PASSEPORT EUROPÉEN ET COMPENSATION DES TRANSACTIONS SONT AU COEUR DES DÉBATS.
La City va-t-elle continuer de dominer la finance mondiale après le Brexit ? Le Royaume-Uni n’est en tout cas pas prêt à laisser dépérir un secteur qui contribue à 8 % de son PIB, et même 12 % si l’on y ajoute les activités connexes, notamment comptables et juridiques.« Londres devrait rester le premier centre financier en Europe après le Brexit, car son activité ne se limite pas à l’euro, estime Thierry Philipponnat, directeur de l’Institut Friedland, qui dépend de la Chambre de commerce et d’industrie de Paris Ile-de-France.Toutefois, le mouvement de concentration des activités financières par la City va prendre fin, et on devrait assister à une multipolarisation en Europe. »
Reste à savoir de quelle ampleur. Contrairement à un argument souvent avancé, la perte du passeport, qui permet aux acteurs régulés à Londres d’exercer leurs activités dans l’Union européenen, ne ferme pas forcément toutes les portes. L’industrie de la finance britannique pourrait avoir accès au marché unique européen dans le cadre d’une procédure dite des « pays tiers ». Celle-ci est ouverte aux Etats dont la régulation et les mécanismes de surveillance sont jugés « équivalents » à ceux existant dans l’Union. Or, au lendemain du Brexit, les règles britanniques seront encore les mêmes que celles des Etats membres. Rien n’empêcherait donc les acteurs londoniens de s’en prévaloir, même si les réglementations divergent par la suite. Comme le souligne Robert Ophèle, sous-gouverneur à la Banque de France, dans l’état actuel du droit «rien n’est prévu pour réévaluer l’équivalence dans le temps ».
Localisation des chambres de compensation
Autre question compliquée à démêler : la localisation des chambres de compensation qui traitent les opérations en euros. En cas de grave crise, leur sauvetage nécessiterait une intervention de la Banque centrale européenne (BCE). En 2011, cette dernière avait donc essayé de rapatrier au sein de la zone euro les activités de compensation implantées à Londres, mais la justice européenne lui avait donné tort. Conséquence : en mars 2015, la BCE et la Banque d’Angleterre ont conclu un accord spécifique de fourniture de liquidités aux chambres de compensation. Cet accord pourrait prendre fin après le Brexit.
Qui profiterait alors d’un départ des activités basées à Londres ? Paris et Francfort se positionnent dans la course.
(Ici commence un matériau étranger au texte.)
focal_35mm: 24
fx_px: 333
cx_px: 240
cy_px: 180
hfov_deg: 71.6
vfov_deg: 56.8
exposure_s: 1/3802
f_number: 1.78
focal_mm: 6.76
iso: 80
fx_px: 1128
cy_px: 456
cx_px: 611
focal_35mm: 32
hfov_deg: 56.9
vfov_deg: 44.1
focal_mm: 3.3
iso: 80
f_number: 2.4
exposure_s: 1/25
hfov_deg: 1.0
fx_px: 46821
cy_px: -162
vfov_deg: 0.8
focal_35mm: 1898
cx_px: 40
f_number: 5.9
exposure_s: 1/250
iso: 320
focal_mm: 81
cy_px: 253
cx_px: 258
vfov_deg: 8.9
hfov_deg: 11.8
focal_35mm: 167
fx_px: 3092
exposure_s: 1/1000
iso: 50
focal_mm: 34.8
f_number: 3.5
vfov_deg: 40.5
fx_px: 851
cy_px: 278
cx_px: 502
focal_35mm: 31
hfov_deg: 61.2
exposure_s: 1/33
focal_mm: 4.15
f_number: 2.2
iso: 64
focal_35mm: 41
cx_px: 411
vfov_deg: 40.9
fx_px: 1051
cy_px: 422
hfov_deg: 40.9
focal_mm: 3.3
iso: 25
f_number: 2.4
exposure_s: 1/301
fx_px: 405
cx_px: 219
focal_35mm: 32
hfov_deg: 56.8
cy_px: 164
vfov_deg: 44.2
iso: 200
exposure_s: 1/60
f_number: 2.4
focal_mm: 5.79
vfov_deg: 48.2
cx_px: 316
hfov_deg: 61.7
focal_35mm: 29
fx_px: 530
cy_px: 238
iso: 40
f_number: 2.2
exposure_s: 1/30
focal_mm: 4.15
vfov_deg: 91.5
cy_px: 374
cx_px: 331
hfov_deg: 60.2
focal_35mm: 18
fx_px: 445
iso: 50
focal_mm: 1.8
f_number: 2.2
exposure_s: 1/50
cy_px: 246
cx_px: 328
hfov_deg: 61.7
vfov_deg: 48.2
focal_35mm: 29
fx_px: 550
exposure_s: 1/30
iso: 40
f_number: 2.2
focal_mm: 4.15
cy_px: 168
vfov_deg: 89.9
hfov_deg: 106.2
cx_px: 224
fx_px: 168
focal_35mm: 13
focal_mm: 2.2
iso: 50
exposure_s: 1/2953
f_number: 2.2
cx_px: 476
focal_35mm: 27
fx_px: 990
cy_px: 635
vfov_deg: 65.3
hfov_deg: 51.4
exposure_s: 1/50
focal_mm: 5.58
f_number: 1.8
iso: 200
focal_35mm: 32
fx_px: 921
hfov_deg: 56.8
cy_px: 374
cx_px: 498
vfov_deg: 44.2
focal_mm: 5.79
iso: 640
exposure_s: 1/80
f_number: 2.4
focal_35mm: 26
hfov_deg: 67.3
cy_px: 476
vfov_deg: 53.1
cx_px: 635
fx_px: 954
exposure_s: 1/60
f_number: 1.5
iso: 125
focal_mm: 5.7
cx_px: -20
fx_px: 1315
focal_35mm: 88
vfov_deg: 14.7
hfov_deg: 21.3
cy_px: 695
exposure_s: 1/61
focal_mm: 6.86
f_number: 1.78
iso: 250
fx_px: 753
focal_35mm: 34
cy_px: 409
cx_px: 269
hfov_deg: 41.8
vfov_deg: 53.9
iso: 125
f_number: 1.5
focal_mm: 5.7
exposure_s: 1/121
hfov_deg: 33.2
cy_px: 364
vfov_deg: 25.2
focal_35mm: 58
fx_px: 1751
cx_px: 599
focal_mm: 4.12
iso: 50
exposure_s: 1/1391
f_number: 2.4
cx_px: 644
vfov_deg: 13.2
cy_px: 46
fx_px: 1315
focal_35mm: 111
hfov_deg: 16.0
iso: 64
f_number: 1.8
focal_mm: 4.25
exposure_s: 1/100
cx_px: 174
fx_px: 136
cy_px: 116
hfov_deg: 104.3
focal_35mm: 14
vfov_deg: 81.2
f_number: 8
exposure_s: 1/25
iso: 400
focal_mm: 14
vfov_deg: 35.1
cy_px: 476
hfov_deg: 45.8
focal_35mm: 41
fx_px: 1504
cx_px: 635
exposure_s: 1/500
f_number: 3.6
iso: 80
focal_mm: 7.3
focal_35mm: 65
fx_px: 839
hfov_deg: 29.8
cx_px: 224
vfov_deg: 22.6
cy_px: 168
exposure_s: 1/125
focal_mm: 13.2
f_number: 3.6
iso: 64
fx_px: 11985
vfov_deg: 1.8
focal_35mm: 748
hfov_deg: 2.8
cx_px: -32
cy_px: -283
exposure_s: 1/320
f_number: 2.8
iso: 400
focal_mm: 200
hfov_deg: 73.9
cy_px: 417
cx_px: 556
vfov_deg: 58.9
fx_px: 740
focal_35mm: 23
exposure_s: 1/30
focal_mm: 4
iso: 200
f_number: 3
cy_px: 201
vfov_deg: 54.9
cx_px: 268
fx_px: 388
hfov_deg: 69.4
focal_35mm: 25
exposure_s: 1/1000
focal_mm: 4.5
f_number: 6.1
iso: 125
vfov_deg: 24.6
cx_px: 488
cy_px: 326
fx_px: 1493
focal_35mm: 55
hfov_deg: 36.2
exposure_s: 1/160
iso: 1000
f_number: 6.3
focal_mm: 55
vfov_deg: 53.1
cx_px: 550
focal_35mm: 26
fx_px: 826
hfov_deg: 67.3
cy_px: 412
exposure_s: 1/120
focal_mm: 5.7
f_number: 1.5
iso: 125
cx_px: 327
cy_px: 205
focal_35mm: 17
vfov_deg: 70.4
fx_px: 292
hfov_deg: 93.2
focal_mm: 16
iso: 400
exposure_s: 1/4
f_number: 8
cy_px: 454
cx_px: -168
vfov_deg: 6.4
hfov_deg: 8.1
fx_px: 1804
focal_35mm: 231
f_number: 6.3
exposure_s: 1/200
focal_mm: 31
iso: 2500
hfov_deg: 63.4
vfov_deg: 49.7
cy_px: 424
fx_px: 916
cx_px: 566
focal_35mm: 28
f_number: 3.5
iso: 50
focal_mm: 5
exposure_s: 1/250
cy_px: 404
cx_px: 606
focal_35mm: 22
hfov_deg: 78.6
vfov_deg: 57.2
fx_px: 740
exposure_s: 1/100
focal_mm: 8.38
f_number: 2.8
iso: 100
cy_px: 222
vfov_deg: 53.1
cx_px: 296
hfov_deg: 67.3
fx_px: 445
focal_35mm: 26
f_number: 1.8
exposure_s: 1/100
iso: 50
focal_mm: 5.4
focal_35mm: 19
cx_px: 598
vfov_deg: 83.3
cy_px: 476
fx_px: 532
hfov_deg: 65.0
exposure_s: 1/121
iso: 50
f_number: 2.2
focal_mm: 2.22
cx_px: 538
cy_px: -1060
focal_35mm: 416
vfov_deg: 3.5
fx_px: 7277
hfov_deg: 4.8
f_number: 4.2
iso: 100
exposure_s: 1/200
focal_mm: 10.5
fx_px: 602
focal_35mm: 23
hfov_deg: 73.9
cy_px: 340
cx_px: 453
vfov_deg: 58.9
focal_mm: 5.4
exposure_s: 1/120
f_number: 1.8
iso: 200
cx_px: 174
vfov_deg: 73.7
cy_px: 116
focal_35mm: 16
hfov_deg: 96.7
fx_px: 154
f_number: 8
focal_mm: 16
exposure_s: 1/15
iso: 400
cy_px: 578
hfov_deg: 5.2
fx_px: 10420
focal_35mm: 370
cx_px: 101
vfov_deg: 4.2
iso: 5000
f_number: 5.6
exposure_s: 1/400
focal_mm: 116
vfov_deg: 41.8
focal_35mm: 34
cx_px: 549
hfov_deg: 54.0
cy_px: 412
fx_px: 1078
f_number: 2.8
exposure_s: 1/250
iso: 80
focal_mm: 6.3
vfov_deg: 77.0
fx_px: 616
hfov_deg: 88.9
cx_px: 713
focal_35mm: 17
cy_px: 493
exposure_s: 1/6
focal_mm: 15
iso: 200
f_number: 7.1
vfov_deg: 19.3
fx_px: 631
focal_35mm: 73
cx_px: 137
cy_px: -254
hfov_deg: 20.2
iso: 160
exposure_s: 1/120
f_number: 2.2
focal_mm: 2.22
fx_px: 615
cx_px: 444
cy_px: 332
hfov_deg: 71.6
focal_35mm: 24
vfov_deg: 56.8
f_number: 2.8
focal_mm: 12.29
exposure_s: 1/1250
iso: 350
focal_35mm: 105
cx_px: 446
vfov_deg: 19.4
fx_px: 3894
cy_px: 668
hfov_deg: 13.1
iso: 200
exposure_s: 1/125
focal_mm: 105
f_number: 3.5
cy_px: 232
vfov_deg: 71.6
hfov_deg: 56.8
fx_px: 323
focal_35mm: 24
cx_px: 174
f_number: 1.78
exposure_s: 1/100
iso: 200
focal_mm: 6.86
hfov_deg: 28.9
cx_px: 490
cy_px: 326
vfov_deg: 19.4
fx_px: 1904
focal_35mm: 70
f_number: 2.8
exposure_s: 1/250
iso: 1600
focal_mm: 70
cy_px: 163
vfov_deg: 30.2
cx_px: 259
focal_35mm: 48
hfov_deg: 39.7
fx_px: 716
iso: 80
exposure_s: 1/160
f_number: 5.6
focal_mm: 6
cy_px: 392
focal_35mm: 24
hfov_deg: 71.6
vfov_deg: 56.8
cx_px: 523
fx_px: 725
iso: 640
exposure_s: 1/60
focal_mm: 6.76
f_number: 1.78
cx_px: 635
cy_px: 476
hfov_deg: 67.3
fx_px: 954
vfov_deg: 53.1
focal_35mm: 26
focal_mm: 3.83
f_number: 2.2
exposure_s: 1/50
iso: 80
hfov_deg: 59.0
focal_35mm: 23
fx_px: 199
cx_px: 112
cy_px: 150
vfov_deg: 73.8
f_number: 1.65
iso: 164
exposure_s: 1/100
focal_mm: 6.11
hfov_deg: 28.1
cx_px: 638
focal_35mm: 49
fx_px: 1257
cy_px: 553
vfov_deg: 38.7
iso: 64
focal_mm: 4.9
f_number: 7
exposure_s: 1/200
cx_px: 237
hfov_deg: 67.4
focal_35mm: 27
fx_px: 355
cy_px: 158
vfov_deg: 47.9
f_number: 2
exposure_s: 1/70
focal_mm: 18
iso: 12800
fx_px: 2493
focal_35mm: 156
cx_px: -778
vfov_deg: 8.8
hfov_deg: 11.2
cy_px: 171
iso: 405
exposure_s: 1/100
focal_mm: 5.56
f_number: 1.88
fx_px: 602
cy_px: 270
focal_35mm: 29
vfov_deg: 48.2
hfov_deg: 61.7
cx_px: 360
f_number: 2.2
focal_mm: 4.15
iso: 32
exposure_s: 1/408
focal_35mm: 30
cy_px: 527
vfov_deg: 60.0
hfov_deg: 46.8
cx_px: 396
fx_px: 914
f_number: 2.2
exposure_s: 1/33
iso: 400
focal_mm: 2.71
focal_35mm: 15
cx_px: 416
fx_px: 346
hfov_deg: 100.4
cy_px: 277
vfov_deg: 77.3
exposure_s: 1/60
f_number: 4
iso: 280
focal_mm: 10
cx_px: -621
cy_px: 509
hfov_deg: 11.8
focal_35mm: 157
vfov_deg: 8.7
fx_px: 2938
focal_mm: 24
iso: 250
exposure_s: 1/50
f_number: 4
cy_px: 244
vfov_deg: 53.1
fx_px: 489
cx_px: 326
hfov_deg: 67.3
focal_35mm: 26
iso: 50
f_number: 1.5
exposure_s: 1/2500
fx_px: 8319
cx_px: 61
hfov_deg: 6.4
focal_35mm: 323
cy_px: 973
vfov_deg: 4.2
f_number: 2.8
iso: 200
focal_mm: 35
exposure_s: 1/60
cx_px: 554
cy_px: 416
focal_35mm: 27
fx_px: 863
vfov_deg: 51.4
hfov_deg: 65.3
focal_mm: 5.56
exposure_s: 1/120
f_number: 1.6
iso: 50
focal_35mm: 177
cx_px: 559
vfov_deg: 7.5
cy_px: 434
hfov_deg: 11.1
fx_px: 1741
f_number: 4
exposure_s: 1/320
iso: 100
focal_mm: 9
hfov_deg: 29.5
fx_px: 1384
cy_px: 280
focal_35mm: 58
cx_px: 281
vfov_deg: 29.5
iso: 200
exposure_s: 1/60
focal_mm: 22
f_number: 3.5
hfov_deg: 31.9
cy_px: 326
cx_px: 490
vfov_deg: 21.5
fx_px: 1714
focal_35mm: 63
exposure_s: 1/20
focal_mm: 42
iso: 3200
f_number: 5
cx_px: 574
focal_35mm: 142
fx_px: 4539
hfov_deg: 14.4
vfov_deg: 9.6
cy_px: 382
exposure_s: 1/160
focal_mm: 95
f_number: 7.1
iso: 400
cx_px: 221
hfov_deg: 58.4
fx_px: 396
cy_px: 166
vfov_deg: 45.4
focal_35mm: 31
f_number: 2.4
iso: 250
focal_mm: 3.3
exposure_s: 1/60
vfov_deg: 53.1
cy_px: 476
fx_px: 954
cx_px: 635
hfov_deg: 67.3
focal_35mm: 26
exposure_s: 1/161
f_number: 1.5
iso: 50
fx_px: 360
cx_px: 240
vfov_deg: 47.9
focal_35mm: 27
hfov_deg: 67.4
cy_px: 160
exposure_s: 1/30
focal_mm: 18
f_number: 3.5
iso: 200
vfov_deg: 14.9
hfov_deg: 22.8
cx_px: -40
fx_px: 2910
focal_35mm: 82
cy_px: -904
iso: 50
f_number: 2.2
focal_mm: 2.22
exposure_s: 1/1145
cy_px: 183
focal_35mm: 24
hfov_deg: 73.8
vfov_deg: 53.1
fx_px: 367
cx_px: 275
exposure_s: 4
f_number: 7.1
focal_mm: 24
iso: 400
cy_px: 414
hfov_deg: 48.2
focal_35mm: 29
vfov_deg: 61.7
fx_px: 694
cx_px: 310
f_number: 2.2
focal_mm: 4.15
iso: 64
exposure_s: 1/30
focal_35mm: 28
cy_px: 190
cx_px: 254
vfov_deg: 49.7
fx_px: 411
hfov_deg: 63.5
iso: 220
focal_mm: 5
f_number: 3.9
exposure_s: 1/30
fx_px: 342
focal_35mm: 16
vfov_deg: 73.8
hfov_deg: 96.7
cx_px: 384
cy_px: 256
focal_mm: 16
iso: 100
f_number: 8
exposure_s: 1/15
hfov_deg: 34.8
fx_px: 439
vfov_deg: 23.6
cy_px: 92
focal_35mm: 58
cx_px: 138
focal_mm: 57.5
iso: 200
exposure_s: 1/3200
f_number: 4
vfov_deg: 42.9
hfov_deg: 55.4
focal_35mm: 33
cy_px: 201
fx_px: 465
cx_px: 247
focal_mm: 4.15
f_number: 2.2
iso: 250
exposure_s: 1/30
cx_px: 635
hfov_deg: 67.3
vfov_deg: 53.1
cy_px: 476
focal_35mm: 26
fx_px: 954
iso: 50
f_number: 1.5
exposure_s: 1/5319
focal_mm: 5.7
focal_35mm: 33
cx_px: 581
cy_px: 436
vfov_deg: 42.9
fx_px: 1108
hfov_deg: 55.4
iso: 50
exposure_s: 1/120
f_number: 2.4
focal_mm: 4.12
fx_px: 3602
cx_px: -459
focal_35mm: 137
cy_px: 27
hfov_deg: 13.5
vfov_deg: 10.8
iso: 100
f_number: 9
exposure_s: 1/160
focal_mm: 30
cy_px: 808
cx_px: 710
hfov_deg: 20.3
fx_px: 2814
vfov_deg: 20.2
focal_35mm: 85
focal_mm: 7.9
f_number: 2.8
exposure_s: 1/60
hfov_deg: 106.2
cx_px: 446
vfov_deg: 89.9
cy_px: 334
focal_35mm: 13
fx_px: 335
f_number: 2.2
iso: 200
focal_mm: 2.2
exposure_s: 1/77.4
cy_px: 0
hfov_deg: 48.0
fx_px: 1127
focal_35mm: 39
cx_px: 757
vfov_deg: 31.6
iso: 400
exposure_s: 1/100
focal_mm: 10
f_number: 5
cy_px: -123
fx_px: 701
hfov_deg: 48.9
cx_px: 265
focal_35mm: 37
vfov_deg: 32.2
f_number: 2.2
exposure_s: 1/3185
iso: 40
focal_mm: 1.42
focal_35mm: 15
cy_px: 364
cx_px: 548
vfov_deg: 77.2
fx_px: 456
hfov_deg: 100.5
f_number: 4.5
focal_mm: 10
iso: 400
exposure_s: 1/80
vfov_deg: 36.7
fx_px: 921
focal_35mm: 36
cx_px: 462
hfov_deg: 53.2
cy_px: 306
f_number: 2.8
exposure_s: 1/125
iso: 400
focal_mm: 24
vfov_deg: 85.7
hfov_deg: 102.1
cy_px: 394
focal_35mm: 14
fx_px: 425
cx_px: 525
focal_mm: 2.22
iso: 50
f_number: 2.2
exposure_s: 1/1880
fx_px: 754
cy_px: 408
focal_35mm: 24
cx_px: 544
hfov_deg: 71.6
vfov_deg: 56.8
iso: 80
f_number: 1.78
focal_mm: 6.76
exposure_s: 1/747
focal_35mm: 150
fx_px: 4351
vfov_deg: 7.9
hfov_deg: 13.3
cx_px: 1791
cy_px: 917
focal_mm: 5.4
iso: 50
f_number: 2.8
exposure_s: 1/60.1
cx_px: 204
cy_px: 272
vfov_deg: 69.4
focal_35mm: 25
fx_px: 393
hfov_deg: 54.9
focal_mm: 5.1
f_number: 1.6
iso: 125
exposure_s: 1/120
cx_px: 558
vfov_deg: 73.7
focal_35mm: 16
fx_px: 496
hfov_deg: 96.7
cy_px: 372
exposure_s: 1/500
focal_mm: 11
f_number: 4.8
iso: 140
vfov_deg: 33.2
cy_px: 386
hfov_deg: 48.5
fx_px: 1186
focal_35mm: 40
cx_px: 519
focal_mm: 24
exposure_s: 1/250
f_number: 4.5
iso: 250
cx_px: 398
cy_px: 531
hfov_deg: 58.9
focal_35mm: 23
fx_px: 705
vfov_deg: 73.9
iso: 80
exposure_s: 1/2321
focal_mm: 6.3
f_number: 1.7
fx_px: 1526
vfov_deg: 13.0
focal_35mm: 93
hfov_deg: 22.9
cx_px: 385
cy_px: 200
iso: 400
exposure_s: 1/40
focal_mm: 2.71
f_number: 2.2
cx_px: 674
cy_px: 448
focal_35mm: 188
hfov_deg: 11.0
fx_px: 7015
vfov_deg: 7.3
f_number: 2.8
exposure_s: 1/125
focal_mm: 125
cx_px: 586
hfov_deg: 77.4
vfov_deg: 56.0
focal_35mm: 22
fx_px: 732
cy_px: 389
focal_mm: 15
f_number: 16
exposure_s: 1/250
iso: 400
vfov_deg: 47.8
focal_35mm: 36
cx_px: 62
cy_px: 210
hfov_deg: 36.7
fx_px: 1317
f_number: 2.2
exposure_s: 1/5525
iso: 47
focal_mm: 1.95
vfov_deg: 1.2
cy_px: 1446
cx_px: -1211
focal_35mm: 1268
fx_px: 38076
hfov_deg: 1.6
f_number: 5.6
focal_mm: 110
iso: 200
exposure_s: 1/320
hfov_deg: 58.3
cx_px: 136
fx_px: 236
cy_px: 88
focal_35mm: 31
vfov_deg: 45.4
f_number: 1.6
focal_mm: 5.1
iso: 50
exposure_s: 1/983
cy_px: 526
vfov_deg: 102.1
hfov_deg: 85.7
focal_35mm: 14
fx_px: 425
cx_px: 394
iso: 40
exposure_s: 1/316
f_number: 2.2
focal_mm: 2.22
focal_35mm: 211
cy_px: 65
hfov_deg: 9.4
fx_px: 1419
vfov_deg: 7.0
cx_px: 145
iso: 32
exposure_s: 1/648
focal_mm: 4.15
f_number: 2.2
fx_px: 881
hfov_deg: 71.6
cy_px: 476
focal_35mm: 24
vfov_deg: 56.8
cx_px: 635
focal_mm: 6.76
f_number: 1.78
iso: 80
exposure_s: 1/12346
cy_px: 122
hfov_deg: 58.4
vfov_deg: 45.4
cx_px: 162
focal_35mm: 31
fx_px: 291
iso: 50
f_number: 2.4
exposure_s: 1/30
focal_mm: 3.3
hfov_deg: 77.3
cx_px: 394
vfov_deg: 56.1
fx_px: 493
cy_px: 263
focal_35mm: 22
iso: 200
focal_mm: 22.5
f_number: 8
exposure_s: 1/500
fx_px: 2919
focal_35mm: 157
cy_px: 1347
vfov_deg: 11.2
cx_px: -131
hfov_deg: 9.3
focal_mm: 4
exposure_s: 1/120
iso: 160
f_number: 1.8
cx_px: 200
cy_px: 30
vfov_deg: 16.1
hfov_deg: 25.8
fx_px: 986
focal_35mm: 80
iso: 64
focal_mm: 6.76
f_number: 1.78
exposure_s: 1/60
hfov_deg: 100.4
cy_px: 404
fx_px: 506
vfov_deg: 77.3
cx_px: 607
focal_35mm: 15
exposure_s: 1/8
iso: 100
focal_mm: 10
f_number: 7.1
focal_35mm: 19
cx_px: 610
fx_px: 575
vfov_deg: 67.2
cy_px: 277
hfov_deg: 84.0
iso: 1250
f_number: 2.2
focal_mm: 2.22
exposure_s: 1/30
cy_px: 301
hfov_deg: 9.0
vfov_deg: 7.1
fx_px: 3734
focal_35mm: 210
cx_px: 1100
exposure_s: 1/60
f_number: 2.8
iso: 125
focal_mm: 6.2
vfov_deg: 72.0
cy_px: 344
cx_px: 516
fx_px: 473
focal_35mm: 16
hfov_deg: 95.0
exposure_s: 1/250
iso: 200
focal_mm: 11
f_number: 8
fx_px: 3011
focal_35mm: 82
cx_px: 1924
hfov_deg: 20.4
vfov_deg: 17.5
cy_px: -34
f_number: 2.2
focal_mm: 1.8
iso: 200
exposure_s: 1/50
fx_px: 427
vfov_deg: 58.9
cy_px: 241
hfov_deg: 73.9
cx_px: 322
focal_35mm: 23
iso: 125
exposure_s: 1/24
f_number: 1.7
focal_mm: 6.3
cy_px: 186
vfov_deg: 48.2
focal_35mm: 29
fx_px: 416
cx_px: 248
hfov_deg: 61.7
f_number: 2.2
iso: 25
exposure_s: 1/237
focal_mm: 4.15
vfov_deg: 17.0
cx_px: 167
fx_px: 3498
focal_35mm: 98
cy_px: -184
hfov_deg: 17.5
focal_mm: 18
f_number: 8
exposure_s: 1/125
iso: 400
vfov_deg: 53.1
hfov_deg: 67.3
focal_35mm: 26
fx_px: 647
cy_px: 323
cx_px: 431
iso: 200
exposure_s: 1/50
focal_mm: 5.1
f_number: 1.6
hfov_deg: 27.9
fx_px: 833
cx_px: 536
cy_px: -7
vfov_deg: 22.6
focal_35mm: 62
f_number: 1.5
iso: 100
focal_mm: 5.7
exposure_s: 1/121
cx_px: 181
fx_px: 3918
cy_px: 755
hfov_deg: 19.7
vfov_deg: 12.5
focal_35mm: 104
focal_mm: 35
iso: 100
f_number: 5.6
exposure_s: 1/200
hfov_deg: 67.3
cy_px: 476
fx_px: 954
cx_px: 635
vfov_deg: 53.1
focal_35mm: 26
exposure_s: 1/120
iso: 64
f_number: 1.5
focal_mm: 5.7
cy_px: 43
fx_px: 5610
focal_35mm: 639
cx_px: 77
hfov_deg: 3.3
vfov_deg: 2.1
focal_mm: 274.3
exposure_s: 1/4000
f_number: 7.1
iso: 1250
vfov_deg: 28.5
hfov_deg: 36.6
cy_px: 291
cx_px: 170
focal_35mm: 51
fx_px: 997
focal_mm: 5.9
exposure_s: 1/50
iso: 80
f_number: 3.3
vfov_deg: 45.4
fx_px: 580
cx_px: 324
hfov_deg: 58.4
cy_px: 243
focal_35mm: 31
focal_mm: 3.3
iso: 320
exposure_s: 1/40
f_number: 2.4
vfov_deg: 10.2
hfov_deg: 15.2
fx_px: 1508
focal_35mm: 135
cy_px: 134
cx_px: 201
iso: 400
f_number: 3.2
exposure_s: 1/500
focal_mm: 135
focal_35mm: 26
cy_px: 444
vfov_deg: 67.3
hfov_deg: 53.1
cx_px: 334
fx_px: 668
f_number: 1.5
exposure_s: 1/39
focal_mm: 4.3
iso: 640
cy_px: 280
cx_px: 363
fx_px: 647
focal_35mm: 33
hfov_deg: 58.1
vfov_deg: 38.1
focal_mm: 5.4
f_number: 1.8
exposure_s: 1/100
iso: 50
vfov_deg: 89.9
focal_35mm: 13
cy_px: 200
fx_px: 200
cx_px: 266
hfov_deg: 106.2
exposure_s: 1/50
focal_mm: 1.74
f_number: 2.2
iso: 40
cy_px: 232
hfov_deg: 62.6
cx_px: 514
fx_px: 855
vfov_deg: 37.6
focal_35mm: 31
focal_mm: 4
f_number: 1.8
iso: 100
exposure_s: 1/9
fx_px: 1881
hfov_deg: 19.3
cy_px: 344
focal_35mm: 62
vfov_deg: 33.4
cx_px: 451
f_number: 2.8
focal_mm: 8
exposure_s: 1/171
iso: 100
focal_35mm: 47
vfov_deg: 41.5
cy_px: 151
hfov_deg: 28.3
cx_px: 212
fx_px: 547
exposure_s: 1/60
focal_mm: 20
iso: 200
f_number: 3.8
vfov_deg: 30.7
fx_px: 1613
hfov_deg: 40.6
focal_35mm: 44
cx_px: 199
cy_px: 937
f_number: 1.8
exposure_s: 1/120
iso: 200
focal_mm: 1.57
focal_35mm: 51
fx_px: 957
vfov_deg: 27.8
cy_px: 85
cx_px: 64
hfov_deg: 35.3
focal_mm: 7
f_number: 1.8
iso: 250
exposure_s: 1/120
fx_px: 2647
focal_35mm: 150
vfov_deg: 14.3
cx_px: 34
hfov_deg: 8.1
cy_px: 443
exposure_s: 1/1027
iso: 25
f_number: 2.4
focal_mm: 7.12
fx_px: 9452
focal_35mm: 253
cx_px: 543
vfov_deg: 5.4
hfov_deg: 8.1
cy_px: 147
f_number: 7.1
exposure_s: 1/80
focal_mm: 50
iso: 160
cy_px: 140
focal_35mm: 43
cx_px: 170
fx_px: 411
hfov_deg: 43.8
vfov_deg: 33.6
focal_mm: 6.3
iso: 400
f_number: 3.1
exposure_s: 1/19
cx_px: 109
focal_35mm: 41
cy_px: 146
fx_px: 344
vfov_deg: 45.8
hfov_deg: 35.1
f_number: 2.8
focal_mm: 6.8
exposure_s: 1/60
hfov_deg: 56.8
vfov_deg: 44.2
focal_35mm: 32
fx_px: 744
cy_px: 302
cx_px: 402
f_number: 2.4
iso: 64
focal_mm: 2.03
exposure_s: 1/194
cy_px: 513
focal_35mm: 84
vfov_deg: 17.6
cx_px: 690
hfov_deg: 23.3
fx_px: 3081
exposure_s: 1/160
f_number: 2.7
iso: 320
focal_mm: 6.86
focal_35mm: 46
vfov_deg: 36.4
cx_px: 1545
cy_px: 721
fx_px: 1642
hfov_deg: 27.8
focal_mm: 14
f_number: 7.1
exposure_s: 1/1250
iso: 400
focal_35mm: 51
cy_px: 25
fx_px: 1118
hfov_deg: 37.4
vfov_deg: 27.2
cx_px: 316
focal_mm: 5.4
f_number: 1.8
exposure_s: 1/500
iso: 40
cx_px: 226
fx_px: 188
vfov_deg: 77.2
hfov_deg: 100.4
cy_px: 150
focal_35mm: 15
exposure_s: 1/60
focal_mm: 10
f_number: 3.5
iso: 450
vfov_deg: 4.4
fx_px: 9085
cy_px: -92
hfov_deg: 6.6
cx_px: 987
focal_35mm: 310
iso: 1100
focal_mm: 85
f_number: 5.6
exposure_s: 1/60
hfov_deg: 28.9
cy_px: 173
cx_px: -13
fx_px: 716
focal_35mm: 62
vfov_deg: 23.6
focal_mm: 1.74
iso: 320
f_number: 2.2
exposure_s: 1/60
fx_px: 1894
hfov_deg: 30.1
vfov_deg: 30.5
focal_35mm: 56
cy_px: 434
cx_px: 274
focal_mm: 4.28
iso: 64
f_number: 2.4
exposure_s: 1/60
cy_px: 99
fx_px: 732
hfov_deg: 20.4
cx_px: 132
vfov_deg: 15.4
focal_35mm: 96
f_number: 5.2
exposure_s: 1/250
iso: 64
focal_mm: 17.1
Mais c’est peut-être une autre place, en dehors du continent européen, qui héritera d’une partie de la compensation : beaucoup pensent à New York. Car après trois années de négociations, un accord de réciprocité a été conclu au printemps ente les régulateurs européen et américain sur les chambres de compensation. «« Si la BCE n’adopte pas des règles strictes, les acteurs américains pourraient donc, aux termes de cet accord, faire depuis les Etats-Unis la compensation des dérivés libellés en euros, par exemple », avertit Gérard Rameix, président de l’Autorité des marchés financiers.
Une menace évoquée par Xavier Rolet, le patron de la Bourse de Londres, qui s’est exprimé le 2 octobre, dans « The Telegraph ». Pour lui, si la compensation en euro devait être retirée à LCH, cela coûterait des dizaines de milliards de dollars à l’économie.« Un seul autre centre financier pourrait assurer cette activité de façon centralisée et sécurisée [pour les 17 grandes devises],ce n’est ni Paris, ni Francfort, ni Amsterdam, mais New York », a-t-il prévenu.